Biodiesel for heavy-duty highway engines

Source: California Energy Commission and US Environmental Protection Agency

AET has obtained a developmental fuel waiver from the State of California allowing the sale and distribution of EBF in the state as an experimental fuel.


Market Potential

European countries can be viewed as a template for future biodiesel production and consumption in the U.S., because biodiesel has been widely used in Europe for more than a decade. Figure 2 illustrates that growth in European biodiesel consumption has risen dramatically over the past several decades.

Figure 2: Historical Biodiesel Consumption in Europe

Source: EUROBSERV’ER & Biofuels Partners (ERTC 2005)

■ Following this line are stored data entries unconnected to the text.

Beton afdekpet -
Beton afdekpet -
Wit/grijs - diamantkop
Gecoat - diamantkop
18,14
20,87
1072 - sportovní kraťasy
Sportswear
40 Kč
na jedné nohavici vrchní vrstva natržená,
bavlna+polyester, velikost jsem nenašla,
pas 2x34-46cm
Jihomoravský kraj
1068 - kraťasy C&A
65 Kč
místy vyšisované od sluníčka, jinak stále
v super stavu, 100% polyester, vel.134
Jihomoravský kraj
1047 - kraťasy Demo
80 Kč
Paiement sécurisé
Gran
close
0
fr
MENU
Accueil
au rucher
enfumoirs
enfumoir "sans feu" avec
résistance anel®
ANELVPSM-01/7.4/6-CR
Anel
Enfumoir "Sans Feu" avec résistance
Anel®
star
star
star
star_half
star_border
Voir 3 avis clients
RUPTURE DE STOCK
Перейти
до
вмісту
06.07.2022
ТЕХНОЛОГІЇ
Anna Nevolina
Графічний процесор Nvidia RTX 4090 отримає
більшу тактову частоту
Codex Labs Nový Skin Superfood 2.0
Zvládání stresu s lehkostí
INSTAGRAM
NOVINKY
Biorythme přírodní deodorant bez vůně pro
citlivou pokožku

The use of biodiesel is growing exponentially in many regions of the world, particularly in Europe, South America and the United States. In Europe, the production of biodiesel exploded five-fold to 800 million gallons in 2005 from 1999 volumes. While the United States lags behind Europe in total volume produced, recent political and regulatory changes are expected to dramatically boost the 2005 volumes of only 75 million gallons.

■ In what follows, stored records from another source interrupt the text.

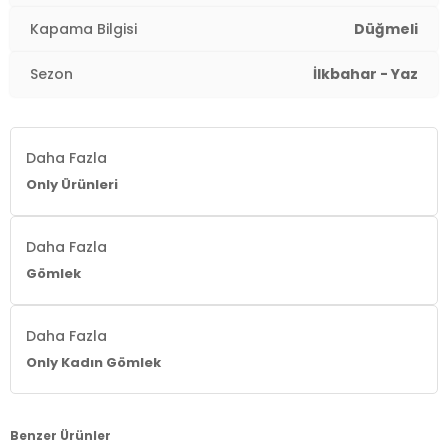
Kapama Bilgisi
Düğmeli
Sezon
İlkbahar - Yaz
Daha Fazla
Only Ürünleri
Daha Fazla
Gömlek
Daha Fazla
Only Kadın Gömlek
Benzer Ürünler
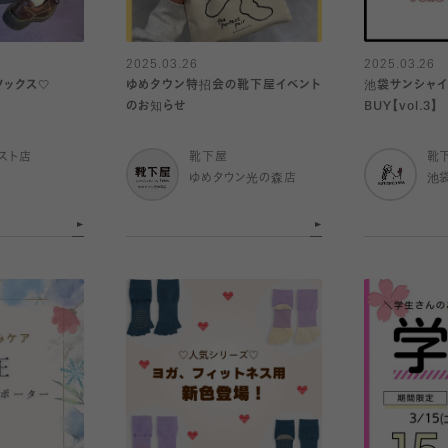
2025.03.26
2025.03.26
ソックス🤍
ゆめタウン特招会の靴下屋イベント
池袋サンシャイ
のお知らせ
BUY【vol.3】
スト店
靴下屋
靴
ゆめタウン光の森店
池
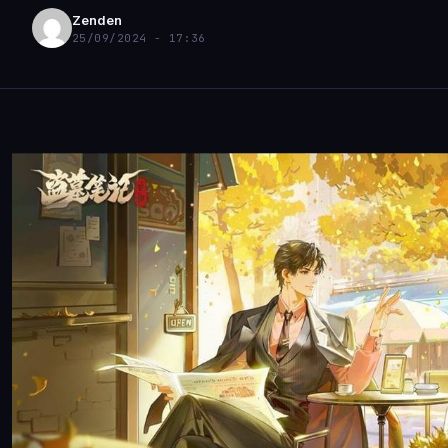
Zenden
25/09/2024 - 17:36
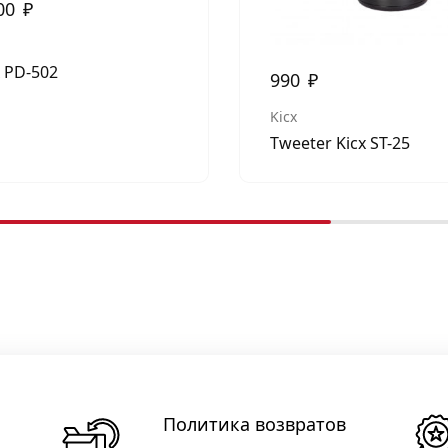
00
₽
x PD-502
990
₽
Kicx
Tweeter Kicx ST-25
Политика возвратов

At the same time, there is growing concern about NOx pollution that contributes to the formation of ozone and urban smog. California has mandated NOx reductions in numerous fleets and will be expanding those regulations in 2010 to off road fleets. Biodiesel increases NOx emissions (based on numerous reports including those published by the USEPA) so governing authorities in the US have hesitated to recognize biodiesel formally until more data is gathered and analyzed. AET is uniquely positioned to offer regulators and fleet operators a technology that solves the biodiesel NOx problem while helping them meet the goal of increasing the use of low carbon fuels, such as biodiesel.


1) These NOx increases are further illustrated through a National Biodiesel Board “Emissions Calculator,” which can be found at:  Emulsified Biodiesel Webpage.  The calculator allows biodiesel users to determine percentage increases in NOx for a given biodiesel blend, i.e. B-20, B-50.